1. Op 5 januari 2019 omstreeks 03.20 uur, werd de verbalisant [verbalisant 1] naar aanleiding van een melding van een vermissing c.q. ontvoering gedirigeerd naar de [naam appartementencomplex 1] op de [adres 1] in Curaçao. Hij heeft het volgende gerelateerd:
“Ik, verbalisant, kwam omstreeks 05.50 uur aan bij de [naam appartementencomplex 1] en ben in contact gebracht met een vrouwelijke bewoonster van voornoemde appartementen, genaamd [getuige 1]. Zij verklaarde dat haar kamergenote genaamd, [BENADEELDE], sinds 4 januari 2019 omstreeks 20.15 uur wordt vermist. [getuige 1] verklaarde dat [benadeelde] op 4 januari 2019 omstreeks 19.50 uur door een vriend genaamd [verdachte] was opgebeld. [verdachte] heeft aan [benadeelde] gevraagd om hem om 20.00 uur bij de bushalte op de [adres 1] te ontmoeten. [benadeelde] is naar buiten gegaan om [verdachte] te ontmoeten, maar is sindsdien niet naar huis teruggekeerd.
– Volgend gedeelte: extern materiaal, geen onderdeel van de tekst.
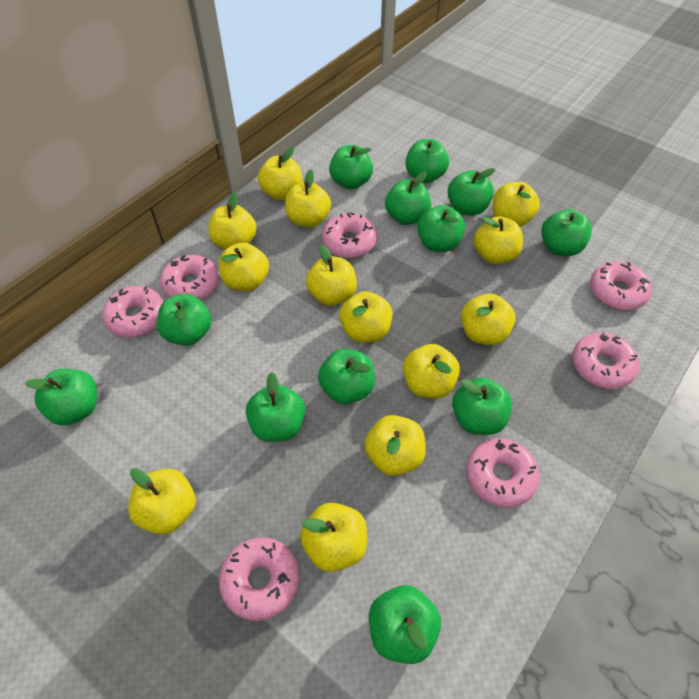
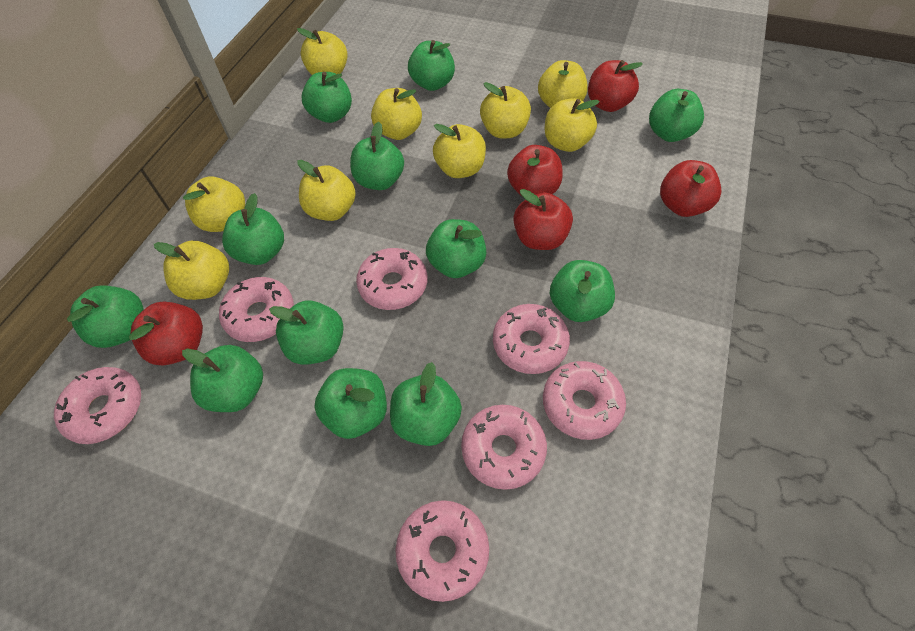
red apple: 0 -> 5
yellow apple: 13 -> 9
[“consulent van de studenten”], wie verantwoordelijk is voor de studenten bij [naam appartementencomplex 1], heeft aan mij, verbalisant, het paspoort van [benadeelde], geboren op [geboortedatum benadeelde] in [geboorteplaats benadeelde] en wonende [naam appartementencomplex 1] gelegen te [adres 1] en het paspoort van [verdachte], geboren op [geboortedatum verdachte] in [geboorteplaats verdachte] en wonende [naam appartementencomplex 2] gelegen te [adres 2], overhandigd.” [2]
2. Op 5 januari 2019 omstreeks 21.05 uur, werd de verbalisant [verbalisant 1] gedirigeerd naar het politiebureau [wijk] in Curaçao. Hij heeft het volgende gerelateerd:
“Ik, verbalisant, trof bij het politiebureau een vrouw aan en herkende haar als [benadeelde]. Haar gezicht kwam overeen met de foto in haar paspoort. Zij gaf aan te zijn, [benadeelde], geboren op [geboortedatum benadeelde] in [geboorteplaats benadeelde] en wonende [naam appartementencomplex 1] gelegen te [adres 1].” [3]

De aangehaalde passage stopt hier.